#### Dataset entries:
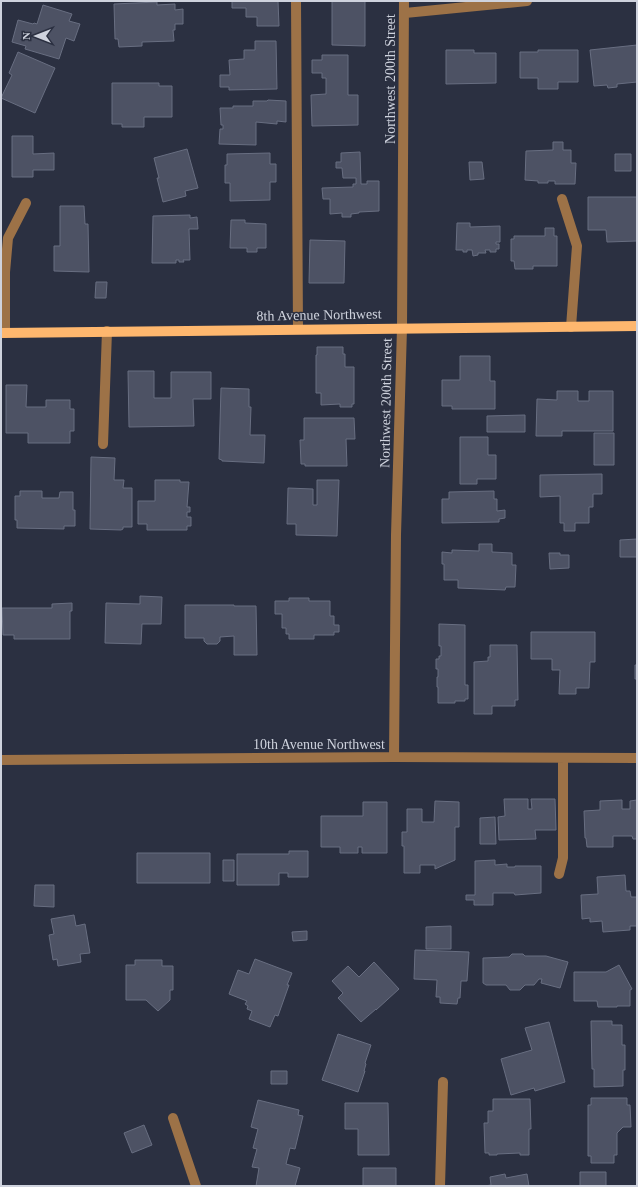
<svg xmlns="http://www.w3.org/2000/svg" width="638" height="1187" font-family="'Times New Roman',serif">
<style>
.building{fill:#4d5264;stroke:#686e81}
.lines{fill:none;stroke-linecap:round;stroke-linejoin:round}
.minor{stroke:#9d7247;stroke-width:10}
.major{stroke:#feb76e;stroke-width:10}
.labels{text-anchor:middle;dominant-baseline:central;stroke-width:3;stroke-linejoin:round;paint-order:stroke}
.street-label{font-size:14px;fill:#ced2dd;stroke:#2b3041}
</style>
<rect width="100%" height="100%" fill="#2b3041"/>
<!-- building -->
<path class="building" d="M232,1H278L279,26H257V17H246V8H232Z
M332,1H365V46L332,45Z
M157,2V5L175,4V10L183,9V24H175V30H173L174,41L142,42V46L119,47L118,39H115L114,4Z
M43,5L72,14L69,21L80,24L74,41L66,38L59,59L25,49L26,46L12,42L18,20L33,24L34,23L37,24Z
M255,41H276L277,89L229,90V87H220V75H230L229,60L244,59V50H255Z
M637,45V82L617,84V87L608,88L607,85L594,86L590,50Z
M446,50H474V53H496V83L446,84Z
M538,50H578V82H558V89H538V78H520V52H538Z
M18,52L55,68L35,113L1,98L12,75L9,73Z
M322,55H348V95H358V125L312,126L311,95L326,94V78H322V73H312V60H322Z
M112,83H159V86H172V117H144V127H122V124H112Z
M268,100L286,101V122L277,121V124L256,122V145L219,144L220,129H223V125H221L220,108H233V106H253V101H267Z
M12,136H33V154L54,153V170H33V177H12Z
M553,142H563V150H571V163H576L575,184H555V181H548V183H538V181L525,180L526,151L553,150Z
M187,149L198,188L185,191L186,196L163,202L157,178H159L154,158Z
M360,152L361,184H367V181H379V211L359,212V213L351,214V217H342V213L330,214V199H323L322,188L353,187V184H356V178H343L342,168H336V162H341V153Z
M270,153V164H276V182H270V200L230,201V183H225V165H227V154Z
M615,154H631V171H615Z
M469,162H482L484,179L470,180Z
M588,197H637V241L607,242L606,230H588Z
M60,206H84L85,224H88L89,272L54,271V246H60Z
M190,215V218L197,217L198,229H189L190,260H183L184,262H179V260H176V263H152L153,216Z
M231,220H245V223L266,224V248H257V252H247V248H230Z
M457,223H470V227L500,226V242H496V244H499V249H496V252H490V250H485L486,253H478V255L473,256L472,250H467V252H463V250H456Z
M545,228H554V236H557V266H533V269H515L514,261H511V239H514V236H545Z
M310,240L345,241L344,283H309Z
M96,282H107L106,298H95Z
M317,347H343V354H345V367H354V404H352V407H340V404L321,405V393H316V355H317Z
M460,356H490V381H495V409H452V406H442V380H460Z
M128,371H154V398H171V372H211V399H193L194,426L129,427Z
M6,385H27L26,407H46V400H70V409H74V431H70V443H28V433H6Z
M221,388L249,389V407H251L250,435H265L264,463L222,461V460L219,459Z
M557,391H578V401H589V391H613V431H562V436H536L537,399L557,400Z
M525,415V432H487V416Z
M304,418H354L355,439H346L347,466H305V464H301L300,440H304Z
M594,433H614V465H594Z
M460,437H488V455H496V479H477V484H460Z
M91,457L115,458L114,480H124L123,488H132V527H123V529L121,530L90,529Z
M602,474V494H593V507H589V523H575V531H564V523H560V496L540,497V475Z
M155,480H180V482H189L187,507H190V512H187V517H191V526H187V530H147V524H138V501H155Z
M317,480H339L337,536L296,535V524H287L288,488L313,489V505H317Z
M20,491H42V498H59L60,492H73V510H75V526H64V529L17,528V520H15V496H20Z
M494,491V499H497V511L505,510V518L499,519V522L442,523V499H449V492Z
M637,539V557H620V540Z
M479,544H492V552L512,553V565H516L515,587H506L505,590L458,588V580H444V564H442V552L452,553V550L479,551Z
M549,553H560V555H569V568L550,569Z
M140,596L162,597L161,624H142L141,644L105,643L106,603L140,604Z
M289,598H309V601H330V616H334V625H339V632H334V635H314V639H289V634H286V628H282V614H275V601H289Z
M72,603V611H70V639H14V635H3L2,608H52V604Z
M185,605H234V606H256L257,655H234V636L220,637V641L217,644H207L204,641V638H185Z
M439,624L465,625V685H468V699H465V701H455V703H438V687H437V677H438V669H436V659H439V656H441V646H439Z
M531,632H595V662H590L589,688H576V694H559L560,670H552V659H531Z
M490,645H517L518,700H515V706H492V714H474V662L488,661V657H490Z
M635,665H637V679H635Z
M504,799H528V809H532L531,799H555L556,830H535L536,839L499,840L498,817L505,816Z
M622,800V809H630V801L637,800V839H633L632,836H613V847H587L586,838H585L584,811L600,810V801Z
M435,801L459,802V827H455V860L435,869V865H420V873H404V846H402V832H407V809H422V822H434Z
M363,802H387V853H362V847H358V853H340V847H321V816H363Z
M495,817L496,844H480V818Z
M289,851H308V877H288V873H279V885H237V854H289Z
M137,853H210V883H137Z
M223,860H234V881H223Z
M495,860V865L507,864V867H515V866H541V893L515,895L514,893H493V905H474V900H466V895H475V861Z
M625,875L626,891H630L631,897H637V926H630V930L603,932L602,921L590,922V918L582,919L581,895L598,894L597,877Z
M35,885H54V907L34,906Z
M74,915L76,926L85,924L90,953L80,954L81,962L58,966L57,959L53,960L49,935L54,934L51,919Z
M451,926V949H426V927Z
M307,931V940L293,941L292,932Z
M415,950L469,952L467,981H461L460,998H458L457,1004L440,1003V997H436L437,980L414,979Z
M512,954H523L525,956H546L568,962L560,988L541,983L542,979H539L534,985H525L520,990H510L506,985H486L483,983V958L509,957Z
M255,959L292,973L287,985H289L278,1016L275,1015L270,1027L249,1019L252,1011L247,1009L248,1006L245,1004L247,1001L229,994L238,970L249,974Z
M135,960H162V966H173V990H170V1000L158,1011L146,1000H126V965H135Z
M374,962L399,989L376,1010V1009L361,1022L338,998L343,993L332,981L348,966L359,977Z
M619,965L632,989L630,990V1006H617V1007H598L597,1001H574V972H606Z
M591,1021H612V1025H622V1045H625V1070H623V1086L594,1087V1069H592Z
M549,1022L565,1082L535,1091L534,1088L511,1095L501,1059L532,1050L525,1028Z
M338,1034L371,1045L365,1063L366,1064L364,1071H365L358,1092L322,1080Z
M271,1071H287V1084H271Z
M591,1098H627V1105H630L631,1127H623L617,1133V1155H614V1163H591V1156H588V1105H591Z
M493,1099H530L531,1129H529V1155H520V1153L497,1154V1155H489V1153H485L484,1123H488V1111H493Z
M258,1100L299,1110L298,1115L303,1116L295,1149L290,1148L286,1164L300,1168L295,1186H256L259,1168L252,1167L257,1149L253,1148L258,1129L251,1127Z
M345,1103H388L389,1155H358V1129H345Z
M144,1125L152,1145L132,1153L124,1133Z
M363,1168H396V1186H363Z
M580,1172H606V1186H580Z
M505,1174L506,1178L527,1174L529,1186H485L491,1185L490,1177Z"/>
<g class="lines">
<!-- minor -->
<path class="minor" d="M296,1L298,329
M405,13L527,1
M562,199L577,246L571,327
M5,333V272L8,238L26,203
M103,444L107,331
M394,757L396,535L402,328L404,1
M1,760L394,757L637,758
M559,874L563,858V759
M173,1118L196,1186
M440,1186L443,1082"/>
<!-- major -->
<path class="major" d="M1,333L637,326"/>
</g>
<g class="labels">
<!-- street labels -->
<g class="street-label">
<text transform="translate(390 79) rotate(-90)">Northwest 200th Street</text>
<text transform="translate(319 315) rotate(-1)">8th Avenue Northwest</text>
<text transform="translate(386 403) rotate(-89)">Northwest 200th Street</text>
<text x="319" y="744">10th Avenue Northwest</text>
</g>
</g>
<!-- border -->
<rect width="638" height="1187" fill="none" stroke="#ced2dd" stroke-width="4"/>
<!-- north arrow -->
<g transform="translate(36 36) rotate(270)" stroke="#2b3041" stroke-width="3" paint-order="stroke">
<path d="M0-3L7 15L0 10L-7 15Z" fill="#ced2dd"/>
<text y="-6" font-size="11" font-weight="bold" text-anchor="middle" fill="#ced2dd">N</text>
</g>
</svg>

#### Problem details:
Pick out every line above that holds the word "lines" and copy it.

#### Response to this task:
.lines{fill:none;stroke-linecap:round;stroke-linejoin:round}
<g class="lines">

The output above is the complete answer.